Hoy las cosas han cambiado. Ahora el animalismo arrasa como una especie de ola imparable. Sin embargo, ni todo lo que entendemos por animalismo es protección animal, ni todos los que se autoproclaman animalistas lo son.

Para empezar, cuando un movimiento en poco tiempo adquiere tanta fuerza, siempre hay personas que se envuelven con su bandera por simple interés. Cuídense de ellos, son muy peligrosos. Quien se dedica a proteger a los animales no debe buscar cargos, ni suelos de moquetas, ni despachos de parquet. Debe ser feliz, simplemente, paseando a perros abandonados, limpiando cacas en cualquier albergue o quitándoles infestas garrapatas incrustadas en su piel. Así de claro.

Tampoco son animalistas, en mi opinión, aquellos que pasan el día y la noche viajando por las redes, a lomos de teclados, faltando a todo aquel que se cruza en su camino. Se equivocan y mucho. Insultar a aquellos que piensan diferente, ni convence ni protege a ningún animal. Solo crea rechazo hacia estos.

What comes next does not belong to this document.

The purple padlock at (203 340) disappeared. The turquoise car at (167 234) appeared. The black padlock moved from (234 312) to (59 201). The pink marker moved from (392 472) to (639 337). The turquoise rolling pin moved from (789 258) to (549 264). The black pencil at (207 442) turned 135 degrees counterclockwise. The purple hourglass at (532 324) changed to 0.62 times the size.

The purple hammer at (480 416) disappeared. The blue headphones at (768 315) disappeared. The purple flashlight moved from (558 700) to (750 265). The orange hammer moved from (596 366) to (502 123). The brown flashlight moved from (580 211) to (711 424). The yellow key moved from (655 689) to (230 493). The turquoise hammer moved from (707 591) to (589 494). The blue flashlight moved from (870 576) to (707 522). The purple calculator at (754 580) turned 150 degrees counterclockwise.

Pero, siendo muy grave todo lo anterior, hay algo que aún me preocupa más.

Verán, es un hecho que muchos llegamos a la protección de los animales con el alma herida. A menudo, lo hacemos decepcionados o en guerra con el mundo. Es normal. Al fin y al cabo, los animales nos acogen sin juzgarnos, nos acompañan sin rechazarnos y saben como nadie compartir nuestros silencios. Sin embargo, eso no nos da derecho, ni mucho menos, a volcar sobre ellos nuestras lesiones.

El animalismo o la protección de los animales, cada uno que elija el nombre que mejor le defina, es una casa en la que, antes de entrar, debemos limpiarnos los zapatos o, dicho de otra manera, dejar fuera frustraciones, ideologías, prepotencias, vanidades, radicalismos, miedos, rechazos, enfados, complejos y hasta envidias, si es que las hubiera, que las suele haber. Solo así podremos ayudarles de verdad. Recuerden, al animalismo no se viene a recibir, se viene a dar.

Otra cosa es que, luego, la magia de los animales funcione como esa mercromina que de niño nos ponían y curaba todas nuestras heridas. Eso sí es saludable y, además, afortunadamente, inevitable.